THE wide range of bribe types includes gentle bribe [1, 2, 3, 4] and lobbying.
"Sometimes it is being painted with the "just politics" or "just business" brush."We recently alluded to the Barnes & Noble deal, about which Jay Lyman writes: "with the deal in place, Barnes & Noble is no longer putting pressure on Microsoft to explain exactly where it asserted IP rights over Android."
This is a trick that Microsoft pulled before. It's like buying terror, paying the reluctant victim some money to stop fighting against extortion and thus paving the way to more of it. As the same source put it, "Microsoft has bought a share of Barnes & Noble's Nook e-reader business."

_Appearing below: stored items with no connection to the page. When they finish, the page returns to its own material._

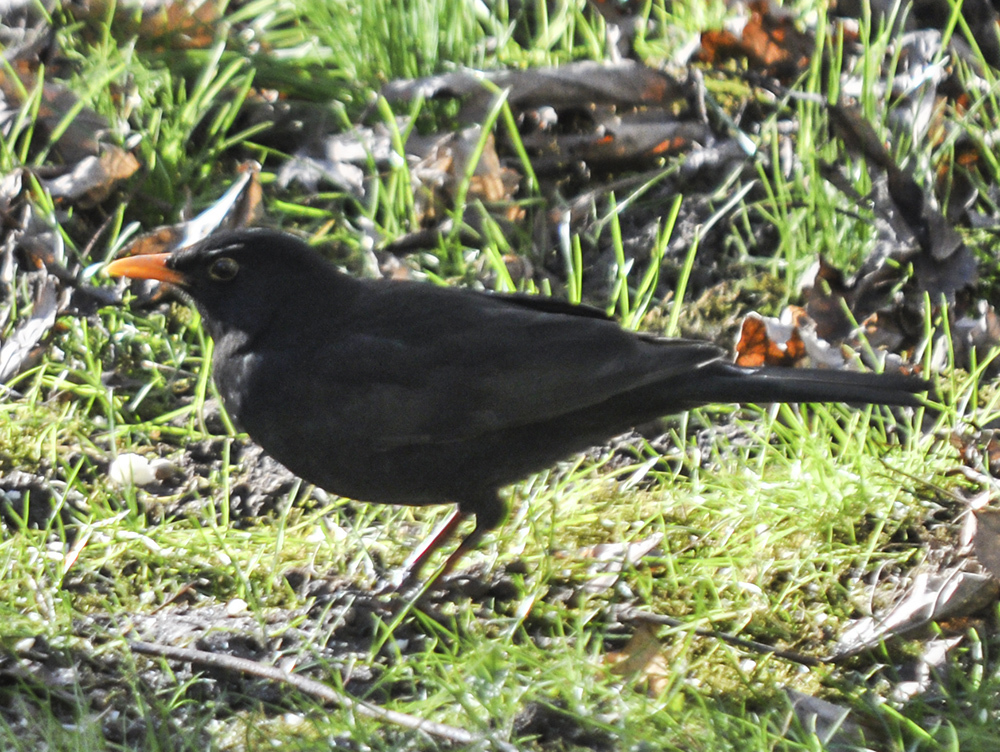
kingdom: Animalia
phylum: Chordata
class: Aves
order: Passeriformes
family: Turdidae
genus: Turdus
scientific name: Turdus merula
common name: Common blackbird
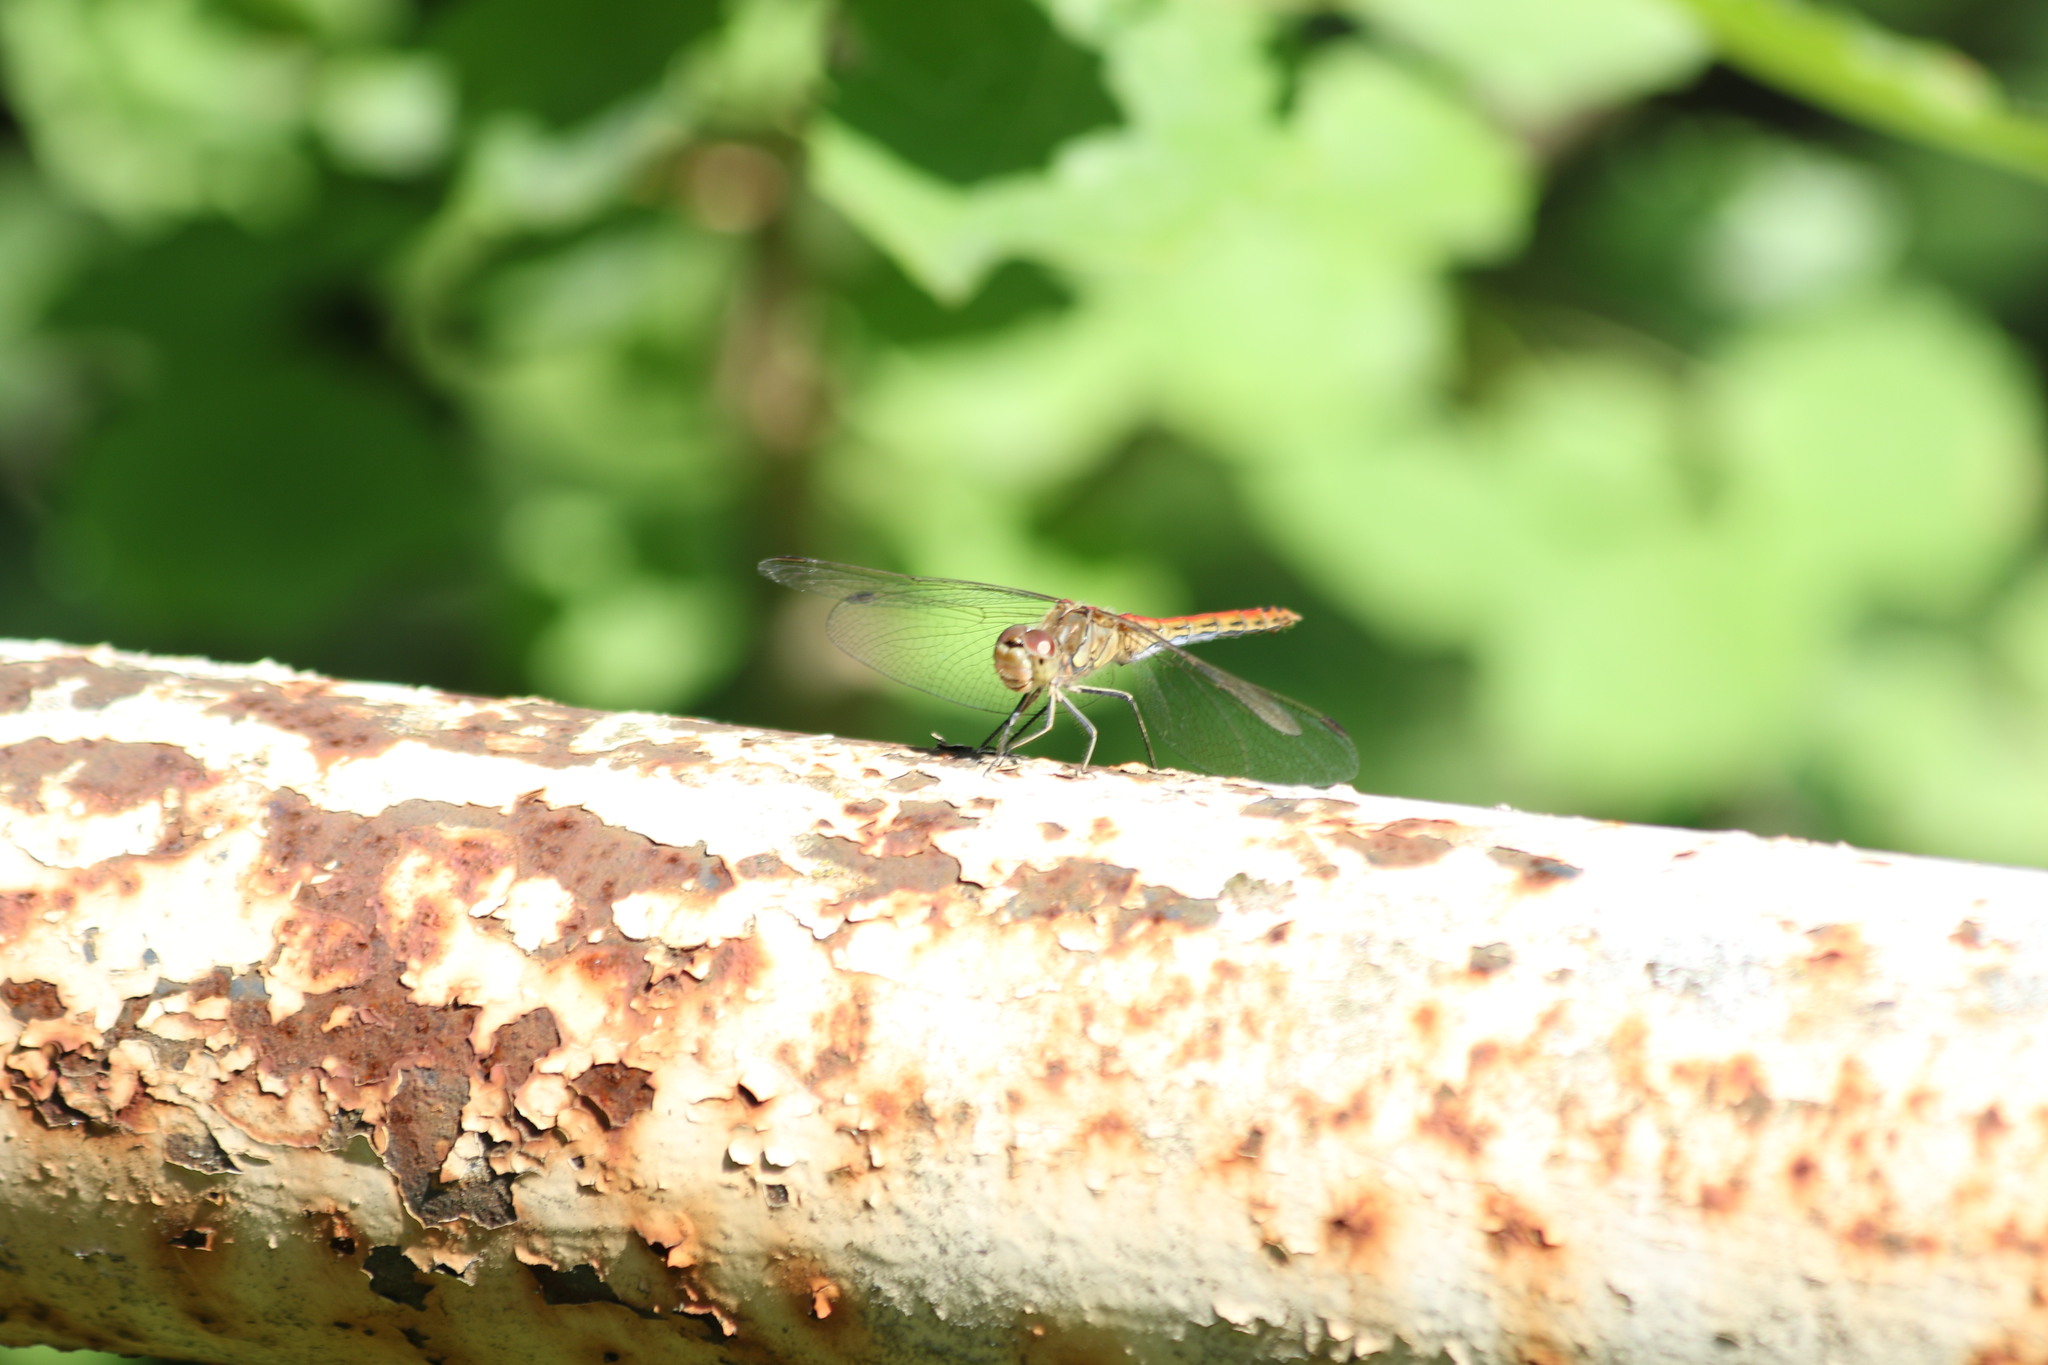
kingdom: Animalia
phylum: Arthropoda
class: Insecta
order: Odonata
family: Libellulidae
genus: Sympetrum
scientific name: Sympetrum vulgatum
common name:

Nice way to pass a bribe -- "buying a share". Barnes & Noble was important in this battle for Android freedom (gratis) and Microsoft has just neutralised it. It may make "business sense" for both sides to make such a transaction, but it's akin to a bribe that helps Microsoft further distort the market.
As SJVN put it:
So, did Microsoft do the deal just because they realized that if their anti-Android patents would be ruled to be FUD? No, but it did have a heck of a lot to do with it. As Alison Frankel, senior writer at The American Lawyer, commented, “Microsoft paid B&N, the patent defendant, a sum of money that exceeded the marketplace value of its investment. How often does a patent plaintiff pay the defendant in a settlement? Especially when that defendant is on the ropes and urgently searching for a strategic investor?”
I know the answer to that one: Never.
Oracle’s case is as dead now as when it began. Like SCO with its insane attacks against IBM and Linux, Oracle doesn’t have a leg to stand on in its Google litigation.